Os outros candidatos, que tinham ideias diferentes, tiveram cinco segundos para falar, mas nenhum conseguiu terminar o próprio nome a tempo. Em suma, todos ficaram quietinhos ouvindo. Não tinham como competir com os dois mais populares da rua. Laércio filho de pais ricos, sempre bem vestido e educado. Vilma sempre amigável e defensora de todos.

Renatinho, um dos que não havia dito nada, se levantou e começou a falar o que faria se fosse o líder. Mas logo foi silenciado por todos, por estar se metendo onde não se deve. Ou ele pensava de um jeito, ou de outro. Que absurdo Renatinho! Ter uma terceira ideia! Que absurdo!

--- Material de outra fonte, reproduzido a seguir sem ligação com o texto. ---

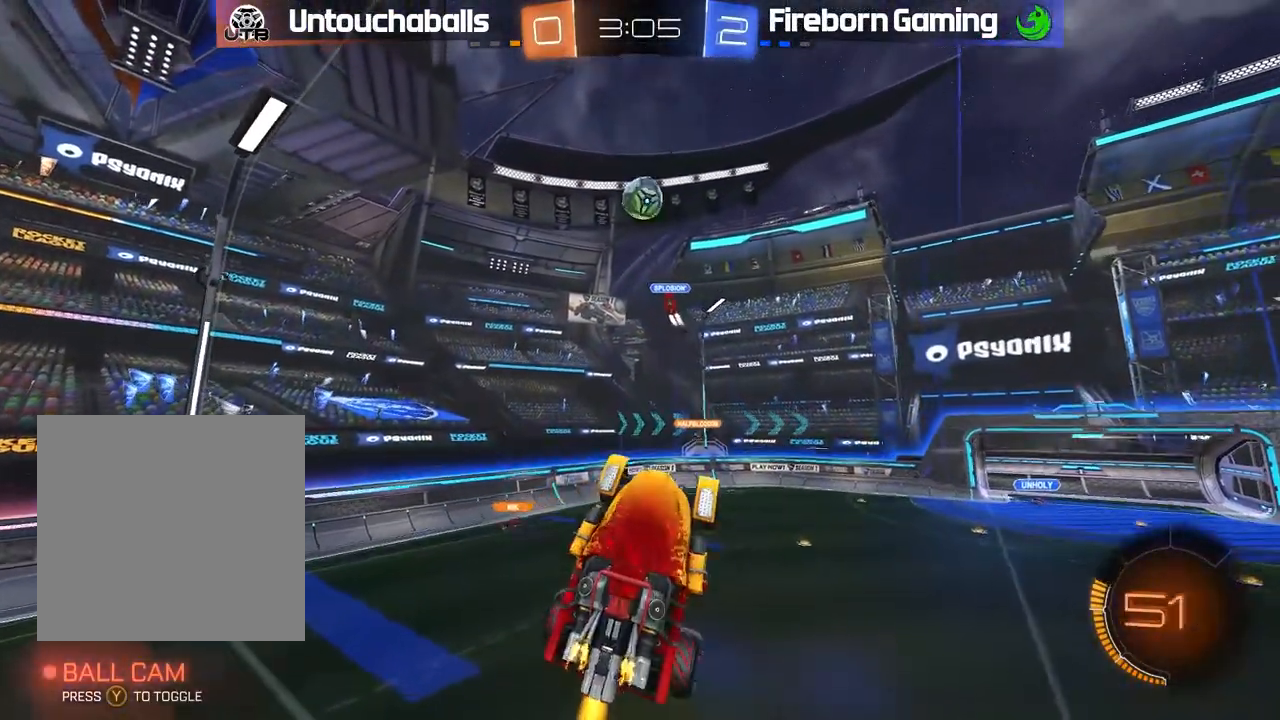
{"dt_ms": 500, "buttons": ["B", "L1", "R2"], "left_stick": "left", "events": [[50, "left_stick", "down-left"], [250, "left_stick", "center"], [467, "L1", "down"], [483, "left_stick", "left"]]}
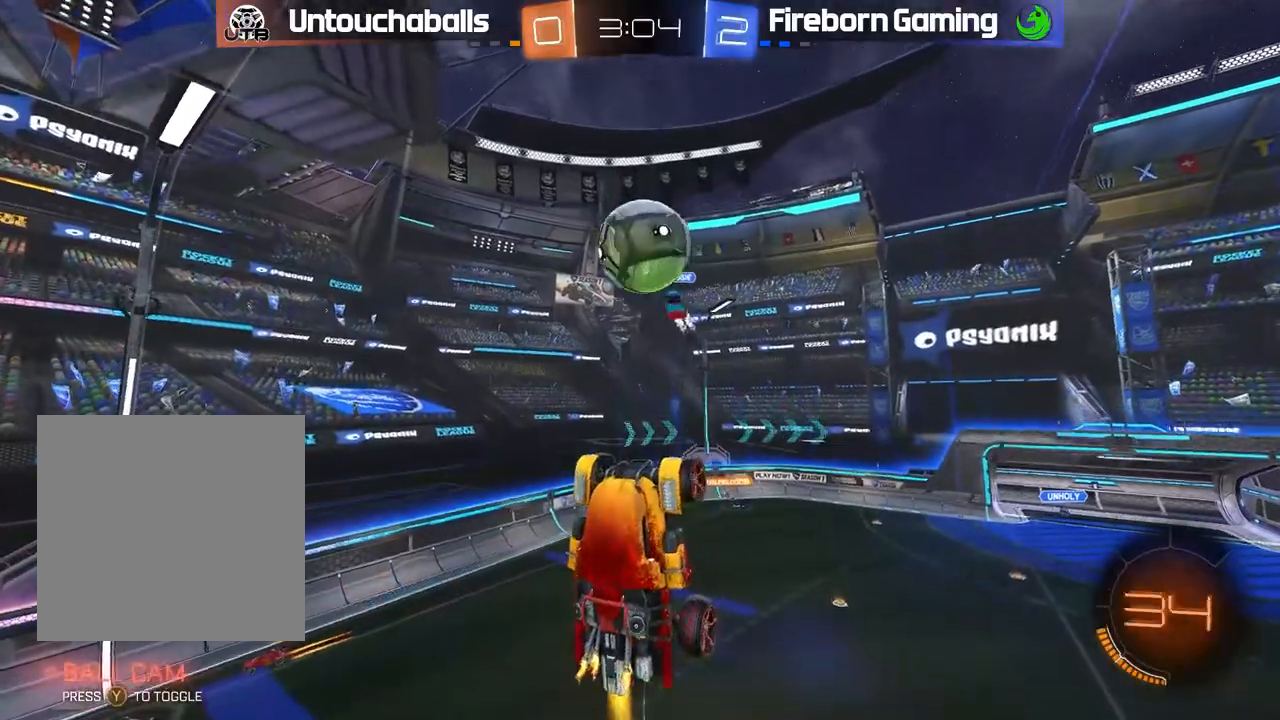
{"dt_ms": 500, "buttons": [], "left_stick": "center", "events": [[67, "left_stick", "up-left"], [267, "R2", "up"], [283, "B", "up"], [383, "L1", "up"], [417, "left_stick", "center"]]}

Em pouco tempo de conversa, as oito crianças se dividiram em dois grupos. Três ao lado de Vilma e três ao lado do Laércio. E não tardou para as brigas começarem. Insultos, palavras feias e fim de amizades. O clubinho estava rachado. Vilma e Laércio não deram o braço a torcer. Levaram seus eleitores para o próprio quintal de suas respectivas casas.

No quintal da casa da Vilma, eles traçavam planos infalíveis para derrubar Laércio e amigos. Já no quintal de Laércio, faziam exatamente o mesmo. Planos e mais planos para derrubarem Vilma e sua trupe.

Renatinho, que estava na casa de Vilma, tentou levantar o fato de que, com toda essa discussão, o clubinho já não existia mais. Então, não teria sentido brigar. Mas foi silenciado pelo restante e tratado como idiota.

Ninguém na verdade, sabia que Vilma e Laércio se encontravam no clubinho secretamente, depois da dissolução do clube, para colher as flores e plantar feijões. Só os dois. Ambos riam e se divertiam, com tudo somente para eles. Mas voltavam a fingir a briga, na frente dos outros, para manter a aparência e o clubinho só pra eles.

As crianças nunca mais se reuniram. Nem na adolescência, nem na vida adulta. Separados em dois grupos, sem conversa, sem amizades, sem feijões e nem flores.

É.

A nossa grande sorte, é que esse tipo de coisa sem nexo só acontece com as crianças.